Não choveu. A única dificuldade foi fazer Lucinha obedecer.
Ela era muito pequena e não tinha responsabilidade. Achava
que estávamos brincando e não parava de dar piruetas.
Mais tarde, ela se cansou. Ficou tonta. Ou as duas coisas ao
mesmo tempo. Foi subindo, subindo, até desaparecer de vista.
Escureceu. E perto das sete papai e Lucinha estavam de volta.

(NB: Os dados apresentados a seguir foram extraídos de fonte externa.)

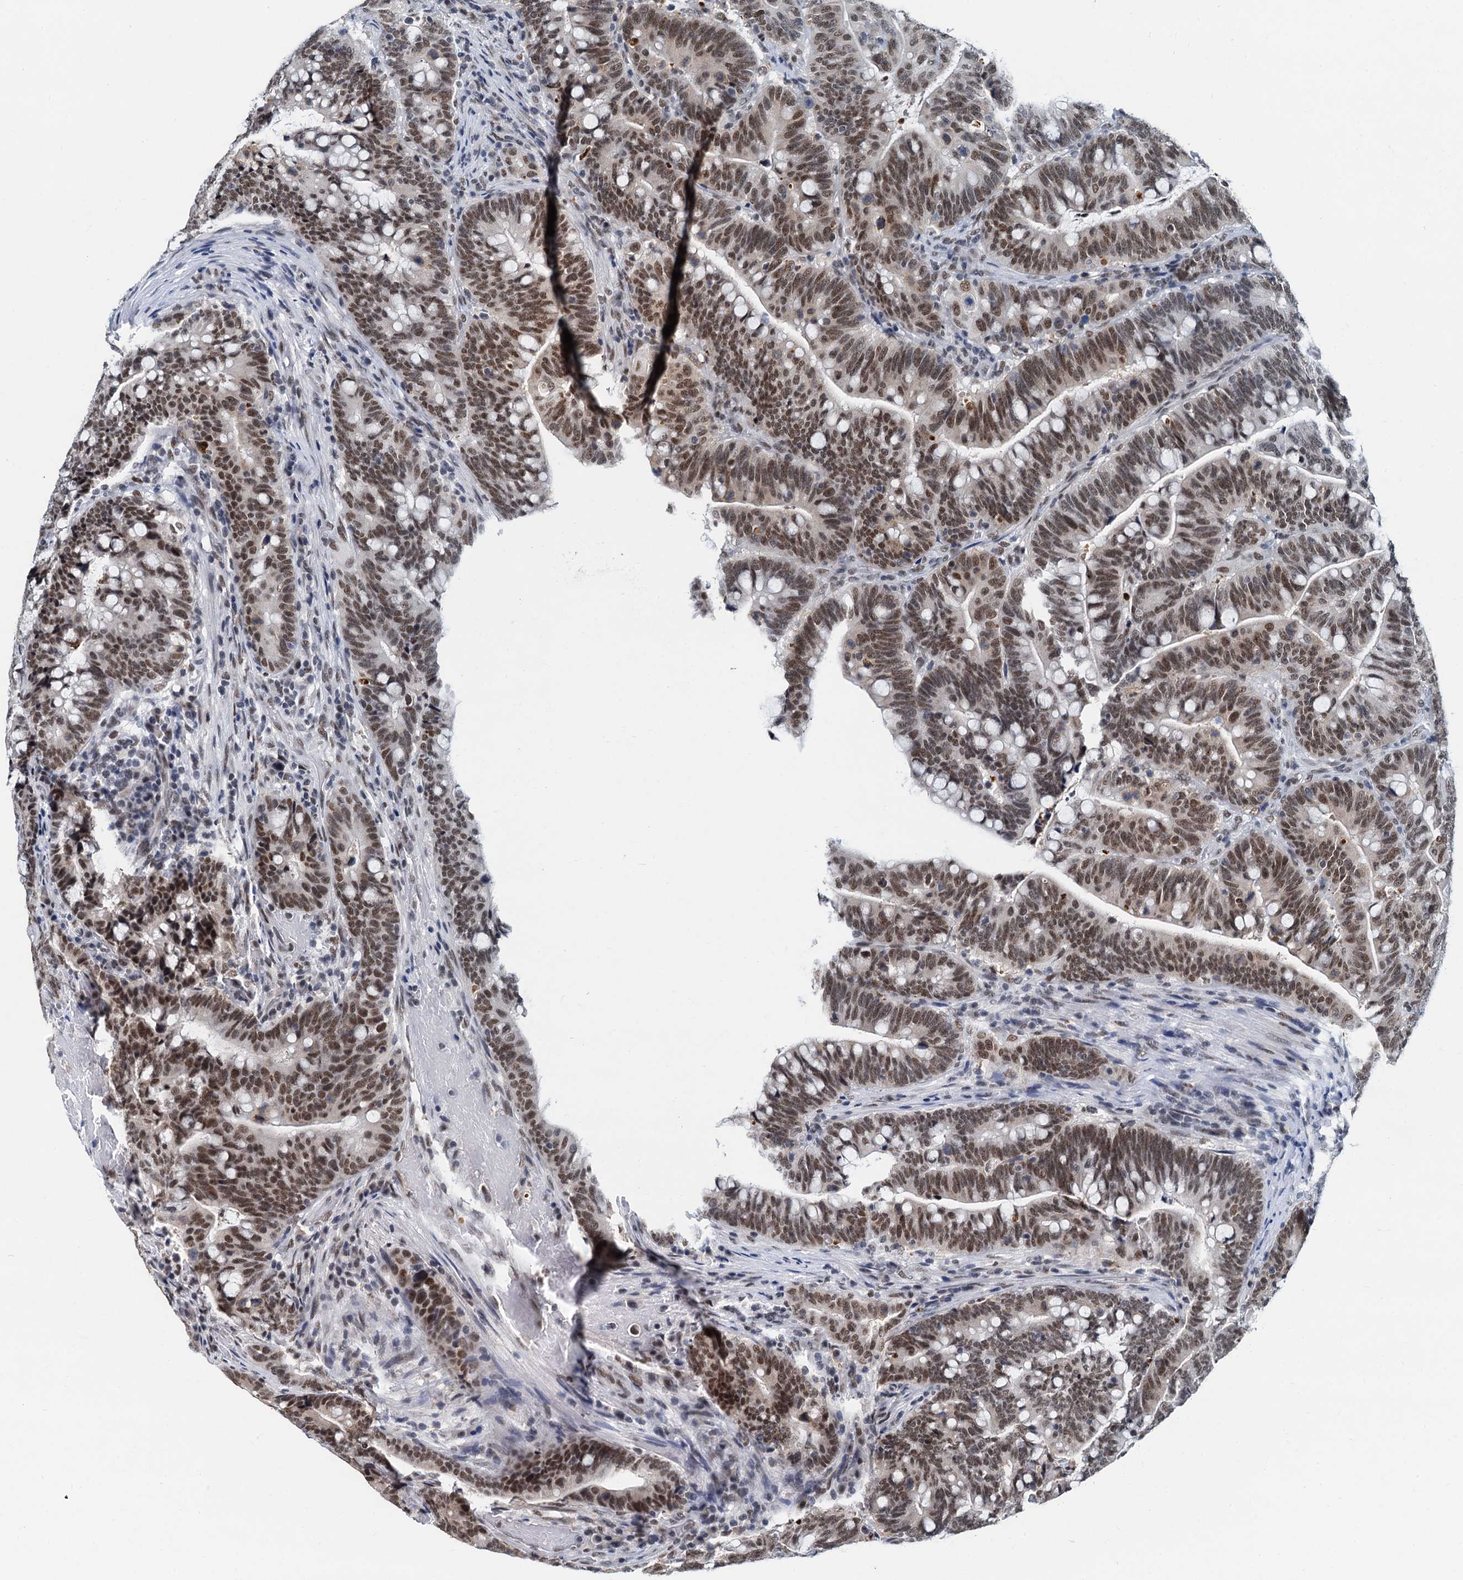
{"staining": {"intensity": "moderate", "quantity": ">75%", "location": "nuclear"}, "tissue": "colorectal cancer", "cell_type": "Tumor cells", "image_type": "cancer", "snomed": [{"axis": "morphology", "description": "Normal tissue, NOS"}, {"axis": "morphology", "description": "Adenocarcinoma, NOS"}, {"axis": "topography", "description": "Colon"}], "caption": "A brown stain highlights moderate nuclear staining of a protein in colorectal adenocarcinoma tumor cells. The staining is performed using DAB brown chromogen to label protein expression. The nuclei are counter-stained blue using hematoxylin.", "gene": "SNRPD1", "patient": {"sex": "female", "age": 66}}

Papai contou que tinha tirado a linha de sapateiro reforçada das costas de Lucinha, colocado na dele, feito os reparos
necessários no papel de seda e se soltado das nuvens, com ela
no colo. Eu disse, senti quando o senhor pulou, pai. A linha
ficou mais pesada.
Eu quis saber se ele tinha falado com o homem das nuvens. Respondeu com uma pergunta, e não ia falar? Se não falasse, pra que essa trabalheira toda?
Ele tinha um entusiasmo nunca visto. Papai, perguntei,
por que deixou de chover na nossa horta? Papai contou que o
filho do homem das nuvens, encarregado da chuva, tinha saído com os amigos e se esqueceu de suas obrigações.
No dia seguinte, papai convidou toda a vizinhança e deu
uma festa. Tinha de tudo, principalmente algodão-doce. Previdente, ele e Lucinha tinham trazido uma nuvem inteira. Assim, nossa situação melhorou bastante. Tínhamos a horta e,
no depósito, a nuvem. Ficamos muito conhecidos em
Uberlândia, Monte Alegre de Minas e Araguari, vendendo hortaliças e algodão-doce.